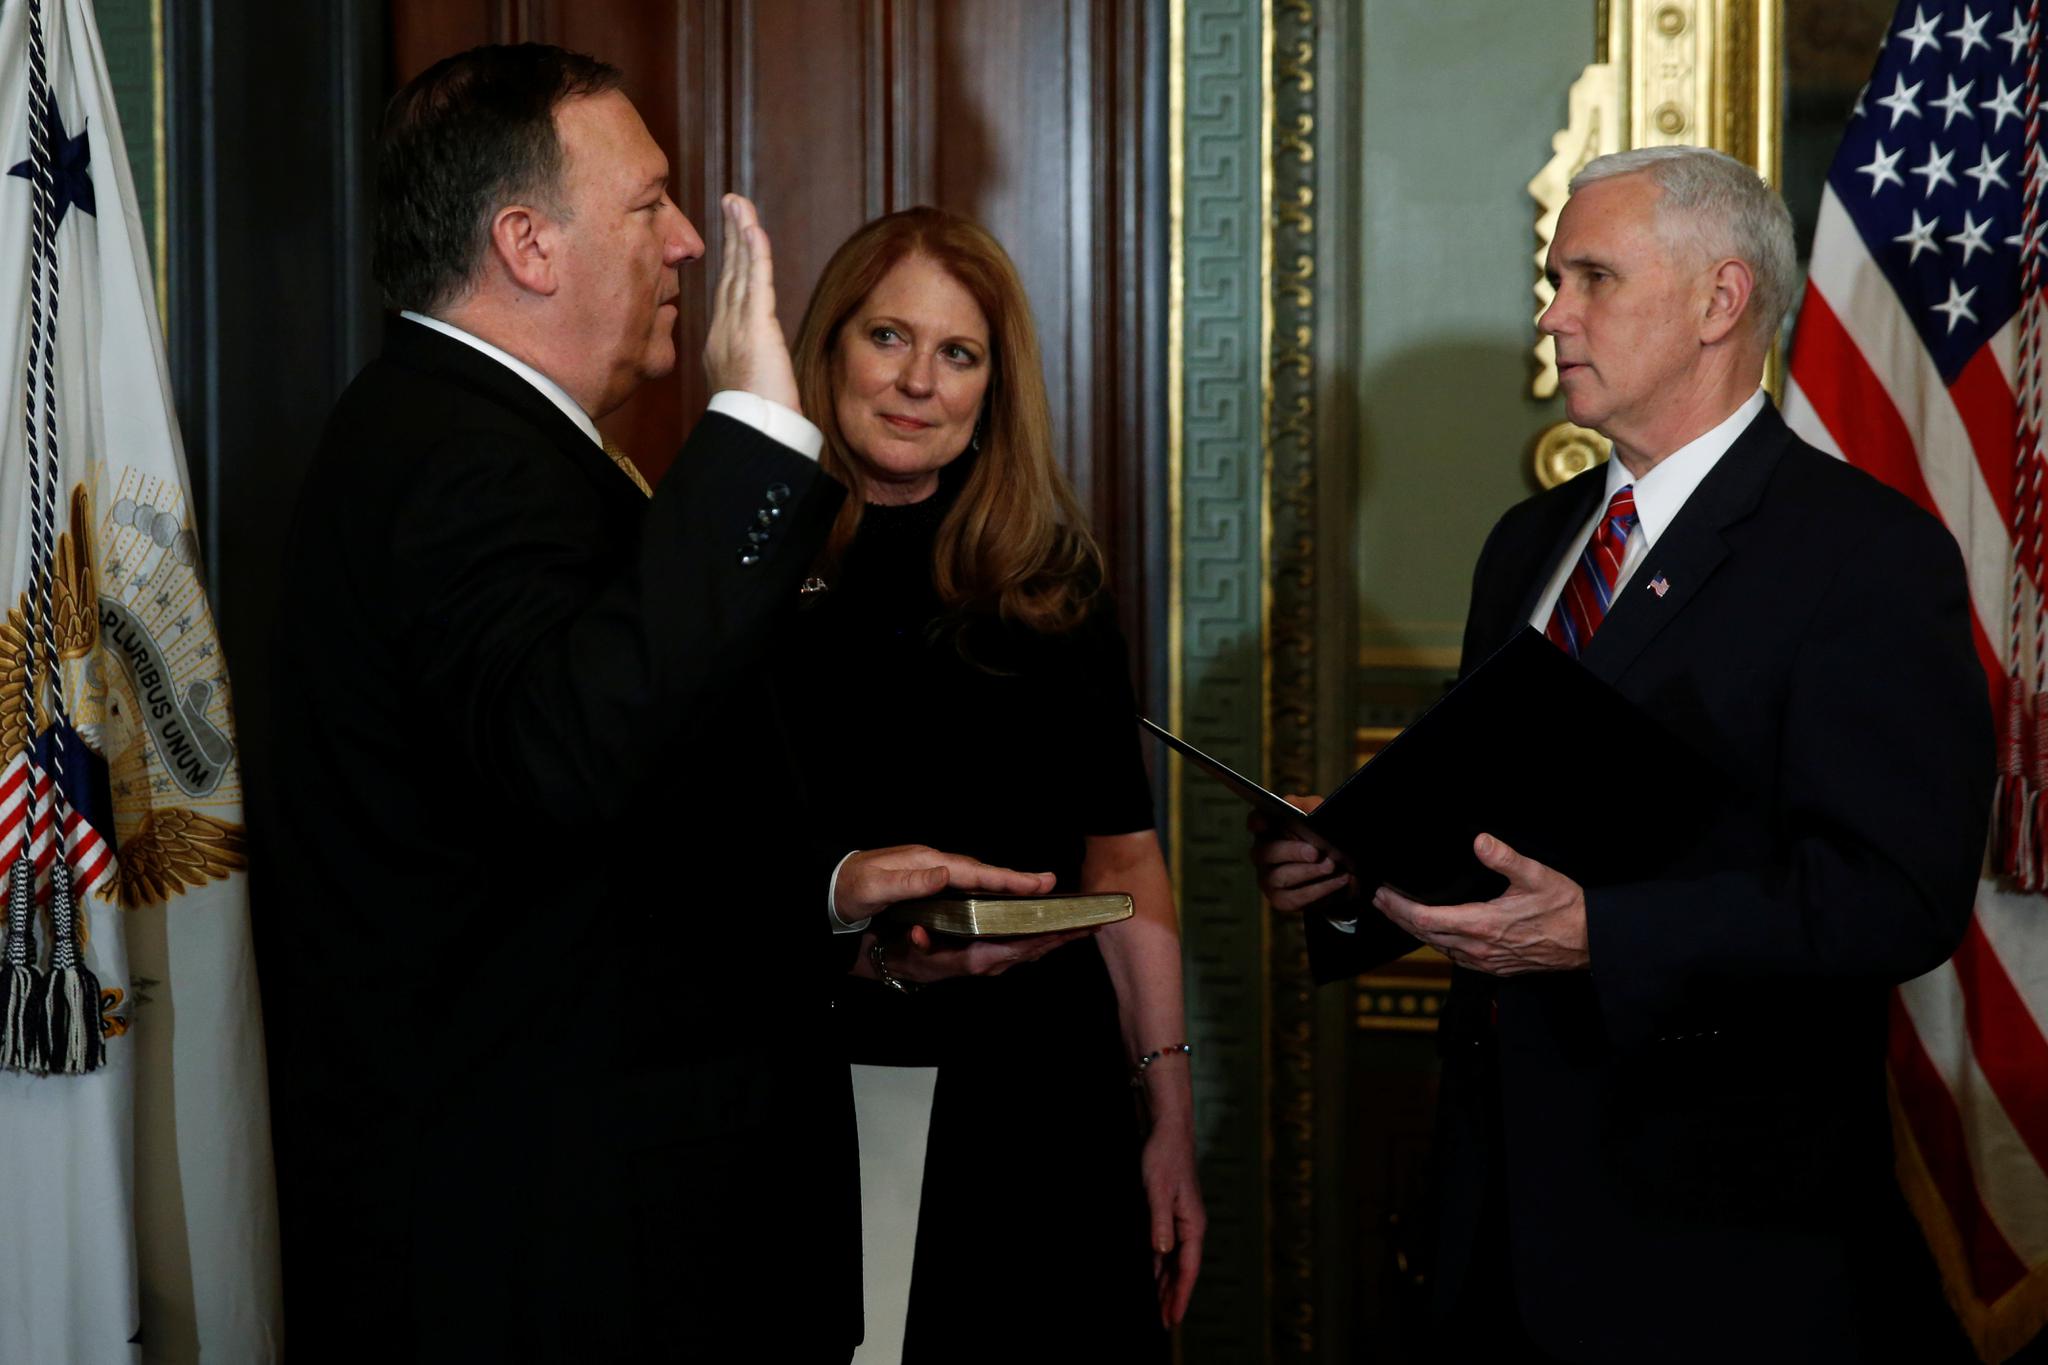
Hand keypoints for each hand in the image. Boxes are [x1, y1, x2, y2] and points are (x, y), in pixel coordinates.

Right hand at [703, 193, 799, 409]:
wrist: (754, 438)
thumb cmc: (758, 425)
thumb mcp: (753, 392)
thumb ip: (757, 371)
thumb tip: (766, 366)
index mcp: (722, 344)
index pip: (728, 293)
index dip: (730, 262)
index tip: (734, 237)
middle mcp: (723, 330)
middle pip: (728, 273)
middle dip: (730, 236)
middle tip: (731, 204)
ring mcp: (736, 327)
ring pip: (738, 269)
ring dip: (739, 232)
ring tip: (737, 202)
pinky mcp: (756, 328)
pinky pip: (755, 279)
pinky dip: (754, 249)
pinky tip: (752, 226)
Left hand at [834, 844, 1054, 920]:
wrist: (830, 888)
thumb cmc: (849, 888)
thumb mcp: (875, 887)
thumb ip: (909, 882)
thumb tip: (946, 874)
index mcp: (927, 863)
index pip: (974, 872)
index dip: (1007, 878)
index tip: (1038, 882)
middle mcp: (934, 865)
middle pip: (984, 874)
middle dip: (1016, 881)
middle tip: (1050, 885)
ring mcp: (932, 874)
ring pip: (978, 880)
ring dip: (1006, 886)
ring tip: (1035, 892)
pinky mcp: (929, 885)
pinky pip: (967, 888)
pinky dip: (988, 892)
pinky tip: (1000, 900)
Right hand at [872, 924, 1095, 983]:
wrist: (907, 966)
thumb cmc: (912, 953)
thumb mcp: (913, 947)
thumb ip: (919, 942)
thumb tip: (919, 934)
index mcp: (978, 958)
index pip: (1020, 945)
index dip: (1047, 936)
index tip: (1071, 926)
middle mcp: (992, 963)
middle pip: (1036, 949)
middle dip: (1064, 937)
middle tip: (1093, 923)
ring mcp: (996, 962)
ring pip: (1035, 951)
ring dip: (1060, 939)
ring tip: (1086, 925)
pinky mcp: (995, 958)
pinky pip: (1027, 949)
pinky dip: (1046, 940)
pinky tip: (1061, 930)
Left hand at [1141, 1111, 1203, 1326]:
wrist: (1167, 1130)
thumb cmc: (1164, 1157)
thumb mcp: (1158, 1190)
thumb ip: (1159, 1223)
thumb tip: (1161, 1253)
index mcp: (1193, 1224)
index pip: (1188, 1269)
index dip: (1179, 1296)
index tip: (1172, 1318)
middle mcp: (1190, 1226)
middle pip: (1182, 1270)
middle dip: (1172, 1297)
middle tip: (1162, 1323)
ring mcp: (1181, 1221)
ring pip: (1172, 1261)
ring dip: (1164, 1284)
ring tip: (1156, 1307)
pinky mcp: (1170, 1213)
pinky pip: (1164, 1247)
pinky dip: (1158, 1265)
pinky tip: (1150, 1275)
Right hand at [1248, 795, 1357, 912]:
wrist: (1345, 872)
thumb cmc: (1326, 838)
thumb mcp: (1321, 816)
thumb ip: (1307, 806)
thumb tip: (1292, 805)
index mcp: (1270, 829)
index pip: (1255, 821)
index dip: (1257, 822)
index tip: (1266, 823)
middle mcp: (1263, 854)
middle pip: (1266, 852)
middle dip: (1292, 851)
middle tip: (1314, 852)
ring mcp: (1268, 879)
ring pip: (1280, 876)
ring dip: (1309, 872)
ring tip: (1331, 866)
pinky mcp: (1281, 900)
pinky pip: (1295, 897)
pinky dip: (1319, 890)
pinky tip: (1338, 881)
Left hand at [1371, 833, 1588, 975]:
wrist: (1590, 942)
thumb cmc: (1566, 909)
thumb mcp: (1536, 876)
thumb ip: (1505, 858)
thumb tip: (1480, 841)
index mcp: (1481, 925)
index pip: (1425, 918)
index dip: (1399, 907)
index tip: (1382, 895)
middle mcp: (1478, 948)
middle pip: (1424, 935)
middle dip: (1398, 917)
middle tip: (1380, 902)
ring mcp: (1486, 961)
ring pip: (1438, 948)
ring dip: (1416, 931)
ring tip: (1400, 915)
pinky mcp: (1496, 967)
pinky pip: (1456, 958)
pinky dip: (1438, 943)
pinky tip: (1435, 935)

AIM OF THE EXERCISE ▸ Word for word, write out the lines from the top of the records above down to the line holding "index mcp: (1193, 1224)", inclusive, but not the pictures.

EXERCISE ANSWER ▸
Hand keypoints for each hand in the image. Boxes are [x1, y1, x2, y2] and points are (x, y), in pixel coordinates.

Right hand at [703, 193, 799, 409]:
wrist: (754, 438)
thumb cmc: (758, 425)
thumb mcp: (753, 392)
thumb ip: (757, 371)
thumb tip: (766, 366)
index mcp: (722, 344)
index pip: (728, 293)
index dip: (730, 262)
index tip: (734, 237)
middle mcp: (723, 330)
middle pip: (728, 273)
middle dip: (730, 236)
middle tip: (731, 204)
ring mcp: (736, 327)
ring pip: (738, 269)
ring dip: (739, 232)
ring tip: (737, 202)
pinky mcp: (756, 328)
pinky pip: (755, 279)
pinky dip: (754, 249)
pinky tip: (752, 226)
Left hand at [834, 844, 1054, 920]:
wrist: (830, 888)
thumb cmc: (849, 888)
thumb mcp: (875, 887)
thumb ip: (909, 882)
thumb tip: (946, 874)
index mcp: (927, 863)
index pip: (974, 872)
index dip: (1007, 878)
index tip: (1038, 882)
middle mcp: (934, 865)
middle pip: (984, 874)
middle dip: (1016, 881)
middle tip: (1050, 885)
ring mcp: (932, 874)
ring pip: (978, 880)
ring dip: (1006, 886)
ring tip: (1035, 892)
pinky mcp: (929, 885)
pinky pip: (967, 888)
pinky dip: (988, 892)
pinky tip: (1000, 900)
Right hand at [872, 924, 1095, 983]:
wrist: (907, 966)
thumb cmc: (912, 953)
thumb mcp: (913, 947)
thumb ip: (919, 942)
thumb tip: (919, 934)
index mcp: (978, 958)
index pip: (1020, 945)
index dip: (1047, 936)
index tip: (1071, 926)
middle mcp: (992, 963)
middle pip: (1036, 949)
middle dip: (1064, 937)
middle tip: (1093, 923)
ring mcp: (996, 962)
ring pip: (1035, 951)
ring dip: (1060, 939)
ring tip: (1086, 925)
pinky mcp: (995, 958)
pinky pip: (1027, 949)
pinky dip: (1046, 940)
pinky tip: (1061, 930)
Left hand at [1141, 1111, 1203, 1326]:
wrist: (1167, 1130)
thumb cmc: (1164, 1157)
thumb mcp: (1158, 1190)
thumb ip: (1159, 1223)
thumb tip: (1161, 1253)
index mcp: (1193, 1224)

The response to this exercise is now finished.